[Scene geometry reasoning data]
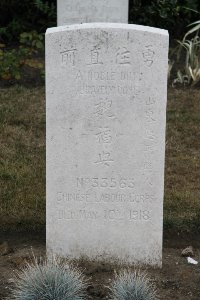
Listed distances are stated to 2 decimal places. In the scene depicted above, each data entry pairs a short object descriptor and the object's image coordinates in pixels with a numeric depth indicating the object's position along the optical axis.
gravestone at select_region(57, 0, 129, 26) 8.16
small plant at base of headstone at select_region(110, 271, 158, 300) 3.92
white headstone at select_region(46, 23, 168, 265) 4.38
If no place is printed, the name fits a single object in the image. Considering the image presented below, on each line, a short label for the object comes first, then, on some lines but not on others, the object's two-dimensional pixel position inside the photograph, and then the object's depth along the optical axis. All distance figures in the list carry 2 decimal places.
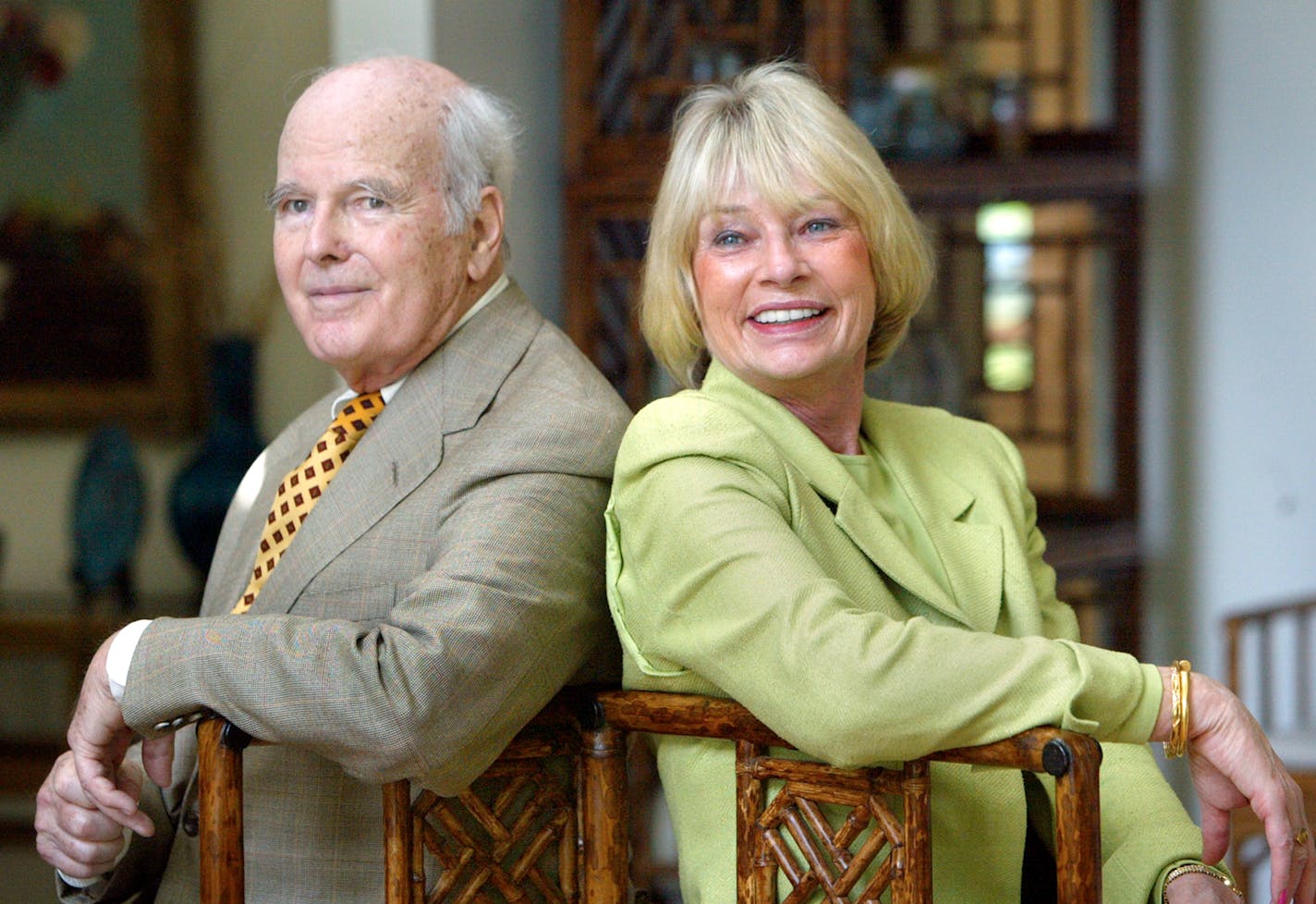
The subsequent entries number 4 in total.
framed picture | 8.20
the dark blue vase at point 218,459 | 7.66
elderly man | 3.11
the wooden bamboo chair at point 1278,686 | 6.54
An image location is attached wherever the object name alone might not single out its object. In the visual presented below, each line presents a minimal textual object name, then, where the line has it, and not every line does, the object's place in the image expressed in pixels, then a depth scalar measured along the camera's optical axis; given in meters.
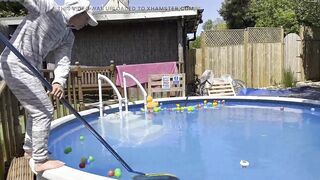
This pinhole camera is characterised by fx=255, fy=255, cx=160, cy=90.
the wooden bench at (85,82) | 4.79
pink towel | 6.99
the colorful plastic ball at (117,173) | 2.78
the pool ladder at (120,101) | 5.03
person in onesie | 1.84
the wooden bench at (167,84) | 6.60
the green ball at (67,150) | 3.53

Exercise aim: Which lines in the records above contain the string "below"? Copy them.

Written response:
If no place is printed, the name fits a single object in the image. Considering the image presented below, on each line, a short label for the object comes first, then, on some lines but not on others, the object's two-dimensional pixel position inside the photograph, and then the object's depth along the optical axis. All distance figures in the list carry 2 decimal places.
An image location is attached wherever the object name alone might not single out its object. In the visual presented below, each line presents a minimal textual object name, then, where the line has it, and not every line does, the object's place in the image expressed in pixels, then a depth scalar measured along the camera's optical axis; given in meters.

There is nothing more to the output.